Occasionally, vets will encounter lesions in an emergency that may be unfamiliar. In this scenario, comparison to the contralateral limb is a useful adjunct technique, which may aid recognition of anatomic variation in an individual versus pathological findings. This principle applies equally to all imaging modalities and is easily obtained with radiography and ultrasonography.

Ultrasonography is a vital tool in the practitioner’s arsenal to evaluate soft tissue and bone lesions – in particular, for tendon and ligament lesions. Ultrasonography requires careful preparation of the patient, often removal of the hair coat, application of a soap-based skin cleanser, followed by surgical spirit and use of an ultrasound contact gel.

Images should be obtained of soft tissue structures in two planes (typically transverse and longitudinal) and potentially comparison images of the contralateral limb. Ultrasonography is critical in the assessment of tendon or ligament lesions and lacerations, where assessment of the extent of damage from palpation alone may not be possible (Figures 6 and 7).
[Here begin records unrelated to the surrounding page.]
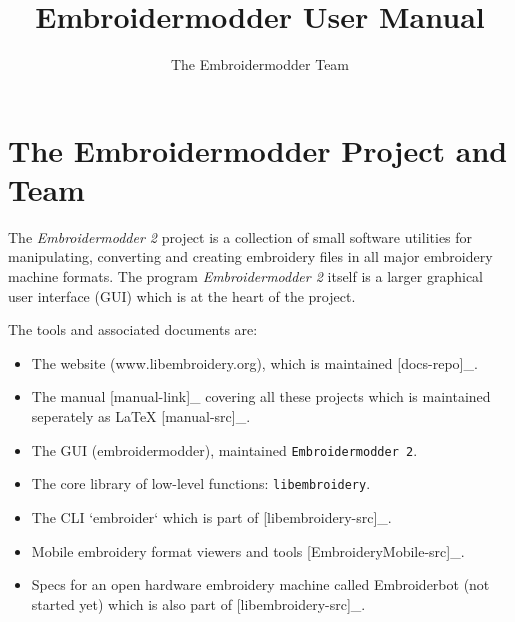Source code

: \usepackage{amsmath}
\usepackage{listings}
\usepackage{hyperref}
\usepackage{multicol}
\usepackage{graphicx}

\lstset{
  basicstyle=\footnotesize\ttfamily
}

%
%
%

\newcommand{\emversion}{1.90.0}
\newcommand{\libembversion}{1.0.0}

\title{Embroidermodder User Manual}
\author{The Embroidermodder Team}


\maketitle

\tableofcontents

\section{The Embroidermodder Project and Team}

The \emph{Embroidermodder 2} project is a collection of small software utilities for
manipulating, converting and creating embroidery files in all major embroidery
machine formats. The program \emph{Embroidermodder 2} itself is a larger graphical
user interface (GUI) which is at the heart of the project.

The tools and associated documents are:

\begin{itemize}
\item The website (www.libembroidery.org), which is maintained [docs-repo]_.
\item The manual [manual-link]_ covering all these projects which is maintained seperately as LaTeX [manual-src]_.
\item The GUI (embroidermodder), maintained \texttt{Embroidermodder 2}.
\item The core library of low-level functions: \texttt{libembroidery}.
\item The CLI `embroider` which is part of [libembroidery-src]_.
\item Mobile embroidery format viewers and tools [EmbroideryMobile-src]_.
\item Specs for an open hardware embroidery machine called Embroiderbot (not started yet) which is also part of [libembroidery-src]_.
\end{itemize}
In some circumstances, it is prudent to consider early use of advanced imaging, such as CT, for complex fractures prior to surgical repair, or MRI in cases of foot penetrations (Urraca del Junco et al, 2012). In this scenario, the ability to identify tendon or ligament damage, in addition to involvement of osseous structures, is critical to an accurate diagnosis (Figures 8 and 9). Significant potential benefits exist to MRI over CT here, in that MRI can be performed in the standing horse, avoiding the risks of general anaesthesia.
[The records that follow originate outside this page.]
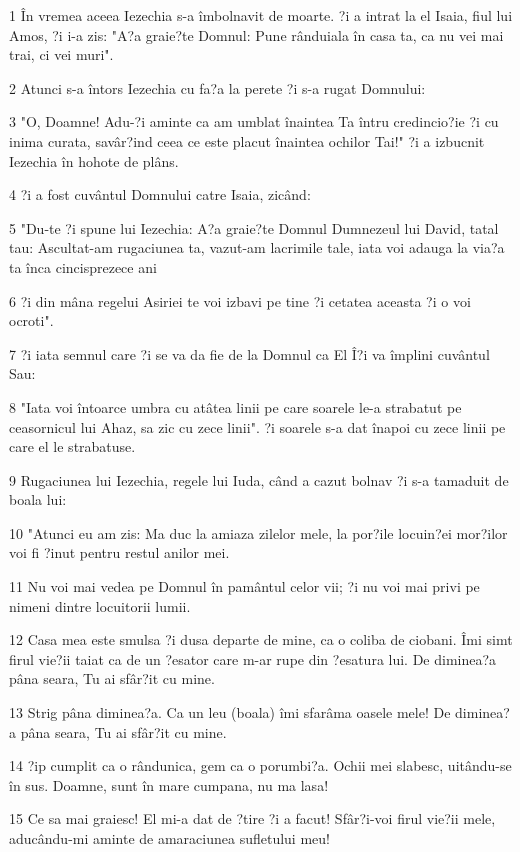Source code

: \par 1 În vremea aceea Iezechia s-a îmbolnavit de moarte. ?i a intrat la el Isaia, fiul lui Amos, ?i i-a zis: "A?a graie?te Domnul: Pune rânduiala în casa ta, ca nu vei mai trai, ci vei muri".
\par 2 Atunci s-a întors Iezechia cu fa?a la perete ?i s-a rugat Domnului:
\par 3 "O, Doamne! Adu-?i aminte ca am umblat înaintea Ta întru credincio?ie ?i cu inima curata, savâr?ind ceea ce este placut înaintea ochilor Tai!" ?i a izbucnit Iezechia în hohote de plâns.
\par 4 ?i a fost cuvântul Domnului catre Isaia, zicând:
\par 5 "Du-te ?i spune lui Iezechia: A?a graie?te Domnul Dumnezeul lui David, tatal tau: Ascultat-am rugaciunea ta, vazut-am lacrimile tale, iata voi adauga la via?a ta înca cincisprezece ani
\par 6 ?i din mâna regelui Asiriei te voi izbavi pe tine ?i cetatea aceasta ?i o voi ocroti".
\par 7 ?i iata semnul care ?i se va da fie de la Domnul ca El Î?i va împlini cuvântul Sau:
\par 8 "Iata voi întoarce umbra cu atâtea linii pe care soarele le-a strabatut pe ceasornicul lui Ahaz, sa zic cu zece linii". ?i soarele s-a dat înapoi cu zece linii pe care el le strabatuse.
\par 9 Rugaciunea lui Iezechia, regele lui Iuda, când a cazut bolnav ?i s-a tamaduit de boala lui:
\par 10 "Atunci eu am zis: Ma duc la amiaza zilelor mele, la por?ile locuin?ei mor?ilor voi fi ?inut pentru restul anilor mei.
\par 11 Nu voi mai vedea pe Domnul în pamântul celor vii; ?i nu voi mai privi pe nimeni dintre locuitorii lumii.
\par 12 Casa mea este smulsa ?i dusa departe de mine, ca o coliba de ciobani. Îmi simt firul vie?ii taiat ca de un ?esator care m-ar rupe din ?esatura lui. De diminea?a pâna seara, Tu ai sfâr?it cu mine.
\par 13 Strig pâna diminea?a. Ca un leu (boala) îmi sfarâma oasele mele! De diminea?a pâna seara, Tu ai sfâr?it cu mine.
\par 14 ?ip cumplit ca o rândunica, gem ca o porumbi?a. Ochii mei slabesc, uitându-se în sus. Doamne, sunt în mare cumpana, nu ma lasa!
\par 15 Ce sa mai graiesc! El mi-a dat de ?tire ?i a facut! Sfâr?i-voi firul vie?ii mele, aducându-mi aminte de amaraciunea sufletului meu!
Figure 7. Transverse ultrasonographic image obtained over the medial suspensory ligament branch. Note the large heterogeneous soft tissue swelling (abscess) and hypoechogenic lesion within the suspensory ligament branch following a penetrating injury.
Figure 7. Transverse ultrasonographic image obtained over the medial suspensory ligament branch. Note the large heterogeneous soft tissue swelling (abscess) and hypoechogenic lesion within the suspensory ligament branch following a penetrating injury.
Figure 8. A T1-weighted MRI image of the equine foot at the level of the navicular bone. Note the linear hyperintense fracture plane within the navicular bone. This modality allows for detailed assessment of the adjacent deep digital flexor tendon.
Figure 8. A T1-weighted MRI image of the equine foot at the level of the navicular bone. Note the linear hyperintense fracture plane within the navicular bone. This modality allows for detailed assessmentof the adjacent deep digital flexor tendon.
Figure 9. Sagittal short tau inversion recovery MRI image of the equine foot following solar penetration of a nail. There is a hyperintense tract extending from the sole to the navicular bone and markedly increased signal intensity within the navicular bone, indicating presence of fluid-based material. Presence of fluid within bone cannot be assessed on radiographs.
Figure 9. Sagittal short tau inversion recovery MRI image of the equine foot following solar penetration of a nail. There is a hyperintense tract extending from the sole to the navicular bone and markedly increased signal intensity within the navicular bone, indicating presence of fluid-based material. Presence of fluid within bone cannot be assessed on radiographs.

Conclusion

Imaging has a clear place in the diagnostic workup of equine orthopaedic emergencies, but should not replace a thorough clinical examination, nor unduly delay required intervention to the detriment of patients. The increasing availability of affordable digital imaging systems will continue to improve patient care possible in the field and result in the benefit of being able to send images to referral hospitals, providing useful information to clinicians prior to patient arrival.